任务说明:
请收集下列记录中含有字符串“Bantuan”的每一行，逐行原样抄出。匹配时区分大小写。

数据记录:
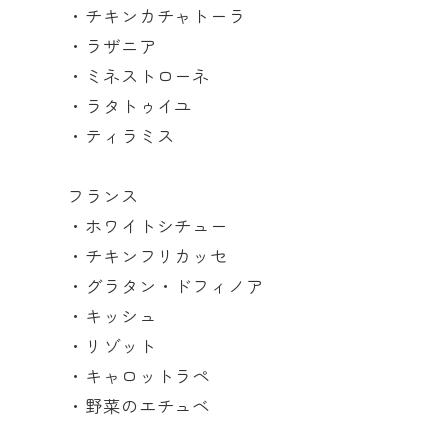
・チキンカチャトーラ
・ラザニア
・ミネストローネ
・ラタトゥイユ
・ティラミス
フランス
・ホワイトシチュー
・チキンフリカッセ
・グラタン・ドフィノア
・キッシュ
・リゾット
・キャロットラペ
・野菜のエチュベ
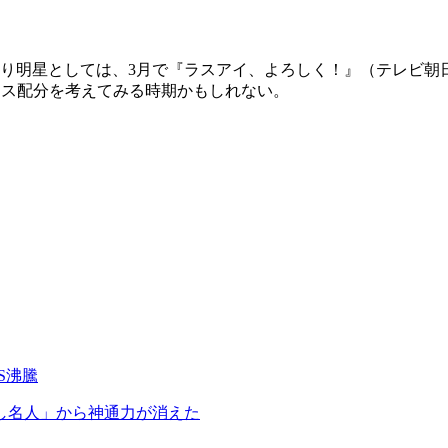
明星としては、3月で『ラスアイ、よろしく！』（テレビ朝日
ペース配分を考えてみる時期かもしれない。
S沸騰
し名人」から神通力が消えた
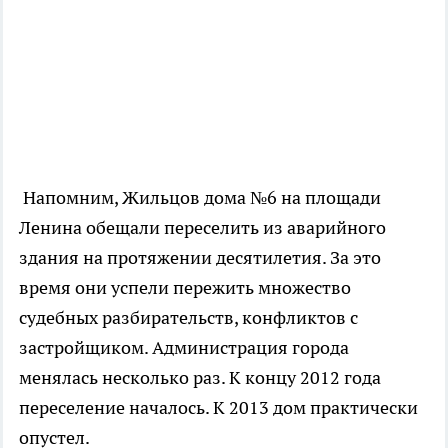
Напомним, Жильцов дома №6 на площади
Ленина обещали переселить из аварийного
здания на протяжении десятилетия. За это
время они успели пережить множество
судебных разбирательств, конфликтов с
застройщиком. Администрация города
менялась несколько раз. К концу 2012 года
переселение началось. К 2013 дом практически
опустел.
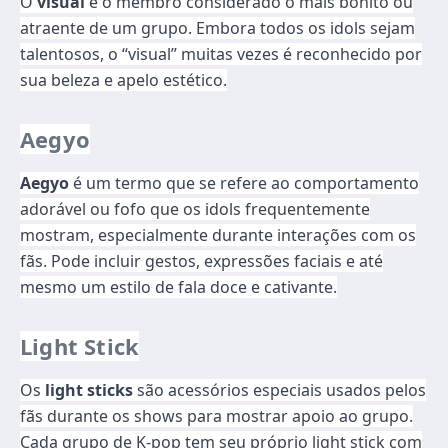
O
visual
é o membro considerado o mais bonito ou
atraente de um grupo. Embora todos os idols sejam
talentosos, o “visual” muitas vezes é reconhecido por
sua beleza e apelo estético.
Aegyo
Aegyo
é um termo que se refere ao comportamento
adorável ou fofo que os idols frequentemente
mostram, especialmente durante interações com os
fãs. Pode incluir gestos, expressões faciais e até
mesmo um estilo de fala doce e cativante.
Light Stick
Os
light sticks
são acessórios especiais usados pelos
fãs durante os shows para mostrar apoio ao grupo.
Cada grupo de K-pop tem seu próprio light stick com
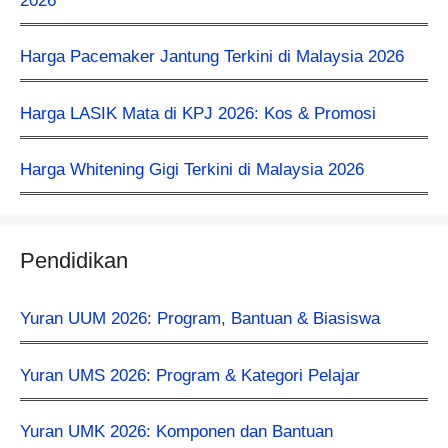
2026
Harga Pacemaker Jantung Terkini di Malaysia 2026
Harga LASIK Mata di KPJ 2026: Kos & Promosi
Harga Whitening Gigi Terkini di Malaysia 2026
Pendidikan
Yuran UUM 2026: Program, Bantuan & Biasiswa
Yuran UMS 2026: Program & Kategori Pelajar
Yuran UMK 2026: Komponen dan Bantuan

任务结果:
Yuran UUM 2026: Program, Bantuan & Biasiswa
Yuran UMK 2026: Komponen dan Bantuan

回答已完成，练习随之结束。